People are increasingly using the internet to keep informed and share millions of posts, articles, and videos across platforms such as Facebook, Twitter, and YouTube. The fast popularity of social media has resulted in an increase in user information-sharing, with bogus news becoming a part of our digital daily routines. Misinformation is transmitted in part because social media platforms fail to check the validity of a news article. This makes it simple to transmit photographs and movies that appear to be real but have been expertly modified. Misinformation has long been acknowledged to have a considerable impact on public opinion and debate.


The phrase “fake news” refers to stories, photographs, and videos that are transmitted with the intent of intentionally spreading disinformation, i.e. material that is factually false. These news pieces may look genuine at first glance and are intended to draw attention, shock, or shape opinions.

Misinformation is typically driven by personal, political, or economic goals.

The spreading of fabricated news in order to influence public opinion on specific issues is not a new occurrence. Since the advent of print media, sensational headlines and political articles have been used to promote misinformation and propaganda. Fake news has become more of an online phenomenon that is difficult to manage in the age of digital information transmission.


The kinds of fake news that exist


These are four common types of fake news:

  1. Targeted misinformation: False information given for self-serving purposes. Targeted disinformation is frequently intended towards groups that are most vulnerable to absorbing it and readily accept and disseminate divisive news without checking its veracity.
  2. Fake headlines: Headlines that display bogus facts in order to attract attention. Less trustworthy periodicals, such as tabloid newspapers, frequently use these. The article’s content frequently does not correspond with the headline. Their titles are known as “clickbait headlines.”
  3. Viral posts: There is a flood of new articles and information on social media networks. As a result, users frequently fail to take the effort to verify postings. Because major social networks value shares, likes, and followers, popular posts appear more frequently in a user’s feed – even if the material is false.
  4. Satire: Satirical news combines current events and news pieces with imaginary, and sometimes ludicrous, happenings. Satire is frequently used to bring attention to social concerns or to condemn governmental malfeasance.
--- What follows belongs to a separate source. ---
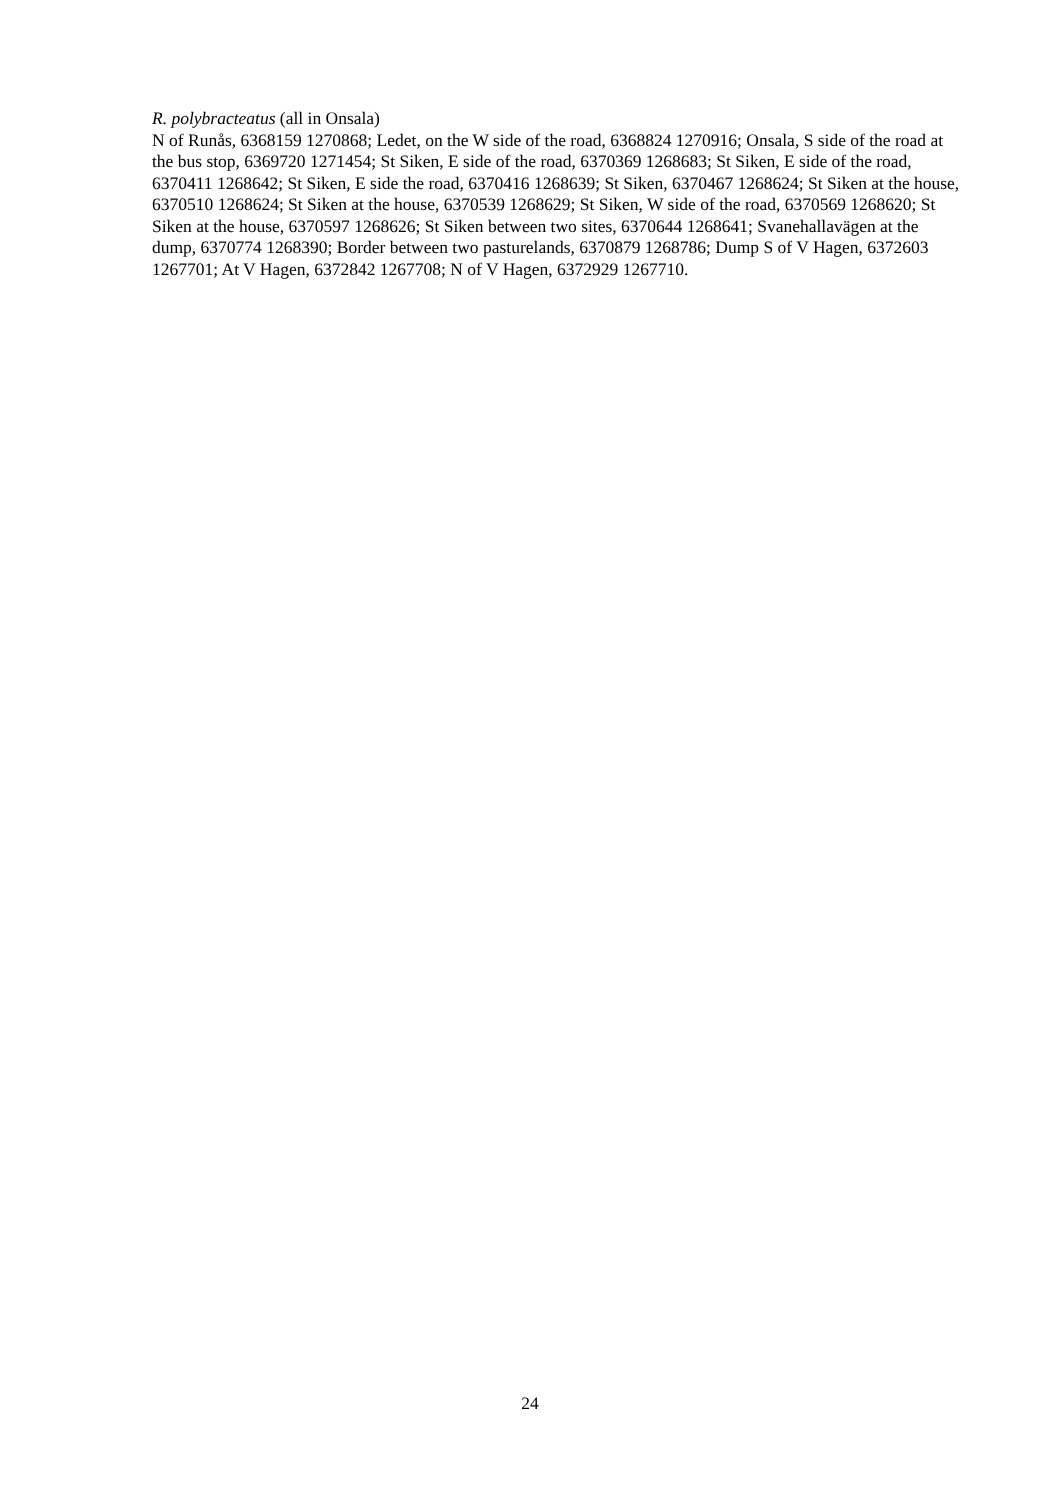R. polybracteatus (all in Onsala)
N of Runås, 6368159 1270868; Ledet, on the W side of the road, 6368824 1270916; Onsala, S side of the road at the bus stop, 6369720 1271454; St Siken, E side of the road, 6370369 1268683; St Siken, E side of the road, 6370411 1268642; St Siken, E side the road, 6370416 1268639; St Siken, 6370467 1268624; St Siken at the house, 6370510 1268624; St Siken at the house, 6370539 1268629; St Siken, W side of the road, 6370569 1268620; St Siken at the house, 6370597 1268626; St Siken between two sites, 6370644 1268641; Svanehallavägen at the dump, 6370774 1268390; Border between two pasturelands, 6370879 1268786; Dump S of V Hagen, 6372603 1267701; At V Hagen, 6372842 1267708; N of V Hagen, 6372929 1267710.
24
However, there is always the risk that the hilarious elements go undiscovered and the pieces are accepted as factual.


What you should do:

  • Check the sender – verify the social media profile of a sender before you share a post. A new social media account with few friends/followers sharing sensational content could point to a social bot or internet troll.
  • How old is their social media account?
  • Does the account have a blue verification mark?
  • How many followers and friends does the account have?
  • Which types of content are predominantly shared?
  • Verify photos and videos – visual content can be quickly taken out of context
  • Check the imprint or authors – some websites contain imprints or information on copyright and authors. If this type of information is missing you should not trust the source of shared content.
  • Check the URL – sometimes the only difference is a hyphen or the domain ending such as .net instead of .com.


The threat fake news poses on society

The World Wide Web, once lauded as a democratic medium, has earned a terrible reputation for information dependability. This is due to the fact that anybody may generate, distribute, and modify information on the internet. Additionally, with an increasing number of people relying on internet media as their primary source, false news poses a significant concern. On the one hand, democracy thrives because knowledge is freely available and helps us grasp political, sociological, and economic links. Fake news, on the other side, encourages mistrust and critical thinking and impedes talks or dispute resolution.